The animals share a historical relationship with our landscape too. Our traditional cattle breeds have grazed across the country for hundreds of years. For this reason, the animals are particularly well suited to our environment. They have been bred over the centuries to make best use of native grasses and wildflowers without the need for intensive grassland management through fertilisers and pesticides.

Our Grazing Sites

Maydencroft Longhorns graze a wide variety of pasture in Hertfordshire and beyond. From open access land where their natural docility makes them an ideal choice, to areas of scientific interest, where their grazing tendencies enable them to help improve species diversity. Sites of particular interest include:

Holland Park, London

Central London is probably the most unlikely place you would expect to see Longhorn cattle but our cattle graze the enclosures known as the Oak enclosure and Arboretum in Holland Park. This is specified as an objective in the Woodland Management Plan: to restore and maintain meadow and grassland habitats.

Pishiobury Park, Sawbridgeworth

Pishiobury Park is located to the south of Sawbridgeworth. and was an "enclosed" park designed by Capability Brown in the 18th century. Maydencroft cattle were involved in a tagging project to measure grazing habits for the University of Hertfordshire.

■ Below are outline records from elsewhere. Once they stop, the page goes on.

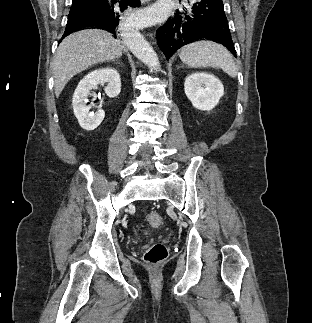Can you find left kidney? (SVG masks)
Listing matches in <instances>:
<instances>
[{
	"mask_svg": "<svg viewBox=\"0 0 312 323\" xmlns=\"http://www.w3.org/2000/svg\"><path fill=\"white\" fill-rule=\"evenodd\" d=\"M185 94L197 110H212L224 94L223 84L213 74L196 72L187 76Z\"/></svg>",
	"mask_w": 312,
	"mask_h": 323,
	"instance_id": "left-kidney-1",
	"label": "left kidney"
}]
</instances>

Bricket Wood Common, Watford

This open access heathland is an excellent example of the benefits of native breed conservation grazing. Primarily consisting of acid grassland and heather, the cattle are there to help the acid grass and heather to spread. The cattle graze in Spring, and are then moved to allow the flowering of rare orchids, before grazing again after the orchids have flowered. This helps to disperse the orchid seeds as the cattle trample them throughout the heath. This diverse site also has a lot of young silver birch, which the cattle are able to keep under control. As Longhorns are docile and incurious beasts, horses and riders can have confidence when using the bridleway that goes through Bricket Wood Common.

Broxbourne Woods NNR

Hertfordshire's only National Nature Reserve (NNR) is also recognised as a Special Area of Conservation of European importance. Broxbourne Woods is a very large area of sessile oak and hornbeam woodland. Our cattle graze within the woodland glades in the summer months.

Ellenbrook Fields, Hatfield

Forming part of the former Hatfield Aerodrome, our largest grazing site is open to the public. A series of linking footpaths run through areas of open grassland and cattle grazing.